Testo in esame:
Giovanni Tria ha un motivo per festeggiare. Carige è salva e senza (per ora) un soldo messo dallo Stato. Questa mattina le banche aderenti allo Schema volontario del Fondo interbancario hanno dato il loro ok al piano per il salvataggio della banca genovese che adesso si prepara ad avere nuovi padroni. Da una parte gli istituti italiani, dall’altra il pool di fondi esteri capitanato da BlackRock (qui l’articolo della scorsa settimana con tutti i dettagli del piano). Un piano su due gambe che incarna quella soluzione di mercato per cui si è battuto più volte il ministro dell’Economia che ha sempre respinto l’ipotesi di un intervento dello Stato, sulla falsariga di quanto avvenuto con Mps, temendo a buon vedere rilievi da parte dell’Ue.
LE BANCHE DENTRO CARIGE
Il primo step del salvataggio è dunque fatto. Il consiglio di gestione del Fondo interbancario guidato da Salvatore Maccarone ha approvato infatti l’intervento delle banche aderenti che ricalca lo schema concordato con Blackrock, che poggia su un’iniezione di capitale da 720 milioni. A differenza degli americani però, le banche si vedranno convertire in azioni Carige il bond da 320 milioni sottoscritto lo scorso novembre per consentire la sopravvivenza della stessa banca partecipata dalla famiglia Malacalza. Il piano prevede che alle banche vada il 43% del capitale, mentre il restante sarà suddiviso tra BlackRock, Malacalza e Borsa. “Il nostro intervento”, ha spiegato Maccarone, “si inserisce in un’operazione che ha BlackRock come soggetto imprenditore che interviene. Si articola attraverso un aumento di capitale il cui ammontare non è ancora definito, ma oscillerà attorno ai 720 milioni”.

Elenco attività:
1. Rispondi a queste domande sull'articolo sul salvataggio di Carige:
(a) Chi guida il consiglio di gestione del Fondo interbancario?
(b) Quale quota del capitale di Carige andrà alle banche secondo il piano?
(c) Chi capitana il pool di fondi esteri?
2. Per favore, prosegui l'articolo sul salvataggio di Carige dopo l'ultima frase.
Le voci sono materiale a sé, separato dall'articolo su Carige.

Voci fornite:
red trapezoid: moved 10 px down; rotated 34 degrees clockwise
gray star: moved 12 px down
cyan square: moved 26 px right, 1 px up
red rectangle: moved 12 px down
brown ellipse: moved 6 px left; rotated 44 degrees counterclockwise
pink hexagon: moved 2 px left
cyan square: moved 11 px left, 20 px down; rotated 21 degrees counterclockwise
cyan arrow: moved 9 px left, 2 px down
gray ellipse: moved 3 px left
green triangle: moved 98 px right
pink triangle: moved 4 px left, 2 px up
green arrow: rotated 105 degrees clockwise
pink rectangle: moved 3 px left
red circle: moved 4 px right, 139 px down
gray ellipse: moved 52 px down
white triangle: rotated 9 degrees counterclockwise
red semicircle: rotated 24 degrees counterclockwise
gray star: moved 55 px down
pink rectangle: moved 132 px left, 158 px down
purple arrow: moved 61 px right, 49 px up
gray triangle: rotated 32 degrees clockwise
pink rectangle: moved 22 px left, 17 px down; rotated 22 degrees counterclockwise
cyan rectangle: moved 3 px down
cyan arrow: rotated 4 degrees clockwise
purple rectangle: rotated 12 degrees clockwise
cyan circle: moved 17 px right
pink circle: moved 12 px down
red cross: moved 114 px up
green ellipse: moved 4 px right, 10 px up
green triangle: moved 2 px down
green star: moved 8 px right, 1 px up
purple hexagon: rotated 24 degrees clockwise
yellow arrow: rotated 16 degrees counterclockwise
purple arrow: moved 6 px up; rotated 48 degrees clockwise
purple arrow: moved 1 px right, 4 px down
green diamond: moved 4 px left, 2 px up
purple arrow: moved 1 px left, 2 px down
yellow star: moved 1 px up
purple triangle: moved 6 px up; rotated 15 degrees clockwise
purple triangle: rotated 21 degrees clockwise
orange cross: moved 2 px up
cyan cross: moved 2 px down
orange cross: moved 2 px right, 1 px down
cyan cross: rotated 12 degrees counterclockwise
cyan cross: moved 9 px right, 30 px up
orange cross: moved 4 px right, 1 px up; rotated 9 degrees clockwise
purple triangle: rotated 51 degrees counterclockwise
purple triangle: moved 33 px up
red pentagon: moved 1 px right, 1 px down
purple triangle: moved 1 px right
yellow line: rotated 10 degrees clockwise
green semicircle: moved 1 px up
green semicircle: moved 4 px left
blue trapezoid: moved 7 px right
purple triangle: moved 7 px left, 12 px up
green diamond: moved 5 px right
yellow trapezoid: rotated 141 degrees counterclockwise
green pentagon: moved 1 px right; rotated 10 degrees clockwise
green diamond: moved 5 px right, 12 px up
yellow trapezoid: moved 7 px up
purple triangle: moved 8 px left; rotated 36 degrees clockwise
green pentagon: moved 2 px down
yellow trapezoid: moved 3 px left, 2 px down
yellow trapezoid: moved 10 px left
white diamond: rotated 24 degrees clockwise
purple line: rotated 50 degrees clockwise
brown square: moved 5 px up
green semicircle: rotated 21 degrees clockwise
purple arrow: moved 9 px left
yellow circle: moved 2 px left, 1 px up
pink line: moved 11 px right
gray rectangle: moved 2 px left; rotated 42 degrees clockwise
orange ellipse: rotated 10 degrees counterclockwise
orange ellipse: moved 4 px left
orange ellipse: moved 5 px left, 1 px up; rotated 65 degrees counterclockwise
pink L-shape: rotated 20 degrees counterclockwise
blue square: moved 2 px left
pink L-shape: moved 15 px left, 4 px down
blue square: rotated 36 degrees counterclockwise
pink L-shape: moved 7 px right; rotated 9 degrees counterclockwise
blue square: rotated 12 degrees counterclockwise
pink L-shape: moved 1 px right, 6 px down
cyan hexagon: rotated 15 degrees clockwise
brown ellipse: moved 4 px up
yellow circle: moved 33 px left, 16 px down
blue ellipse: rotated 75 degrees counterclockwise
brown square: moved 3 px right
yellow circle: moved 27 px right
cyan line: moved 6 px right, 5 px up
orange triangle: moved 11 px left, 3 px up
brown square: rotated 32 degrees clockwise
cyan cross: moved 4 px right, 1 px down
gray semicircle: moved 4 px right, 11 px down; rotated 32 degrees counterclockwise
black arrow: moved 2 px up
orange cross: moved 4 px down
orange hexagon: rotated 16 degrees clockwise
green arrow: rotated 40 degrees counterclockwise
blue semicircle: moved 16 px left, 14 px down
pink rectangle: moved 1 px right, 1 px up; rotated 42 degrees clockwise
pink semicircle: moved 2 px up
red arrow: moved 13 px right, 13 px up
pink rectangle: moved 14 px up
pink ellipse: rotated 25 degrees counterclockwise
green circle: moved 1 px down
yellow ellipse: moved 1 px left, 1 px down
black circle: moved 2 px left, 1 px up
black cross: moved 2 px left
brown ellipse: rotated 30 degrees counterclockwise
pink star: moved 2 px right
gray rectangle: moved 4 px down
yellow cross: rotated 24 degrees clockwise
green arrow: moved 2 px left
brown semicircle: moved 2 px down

Esercizi risolti:
1.
(a) Salvatore Maccarone.
(b) Il 43%.
(c) BlackRock.

2.
UN PIANO IN TRE MOSSE
La tabella di marcia, che a questo punto procede serrata (la deadline per le offerte è fissata dalla Bce al 17 maggio), vede tre tappe corrispondenti ad altrettante operazioni di aumento tra loro connesse in un unico contesto: la prima parte a servizio della conversione integrale del bond sottoscritto dal Fondo interbancario, per un ammontare di 313 milioni, la seconda riservata a Blackrock che dovrà decidere l’entità della quota di aumento e la terza riservata ai soci della banca, con l’impegno che tutto l’inoptato sarà sottoscritto dal gruppo Blackrock e quindi c’è la garanzia di copertura dell’intero capitale. In questo modo il capitale Carige poggerà su due solide basi, banche+BlackRock, per poi essere sostenuto da altri soci privati e dalla Borsa. Quanto alla tempistica, la decisione del Fondo ora dovrà essere vagliata dall’assemblea dei soci dello Schema volontario, ovvero la quasi totalità del comparto bancario. Il passaggio non è scontato, visto che le delibere richiedono una maggioranza qualificata del 90% dei depositi protetti dal Fondo e del 50% del numero di banche aderenti.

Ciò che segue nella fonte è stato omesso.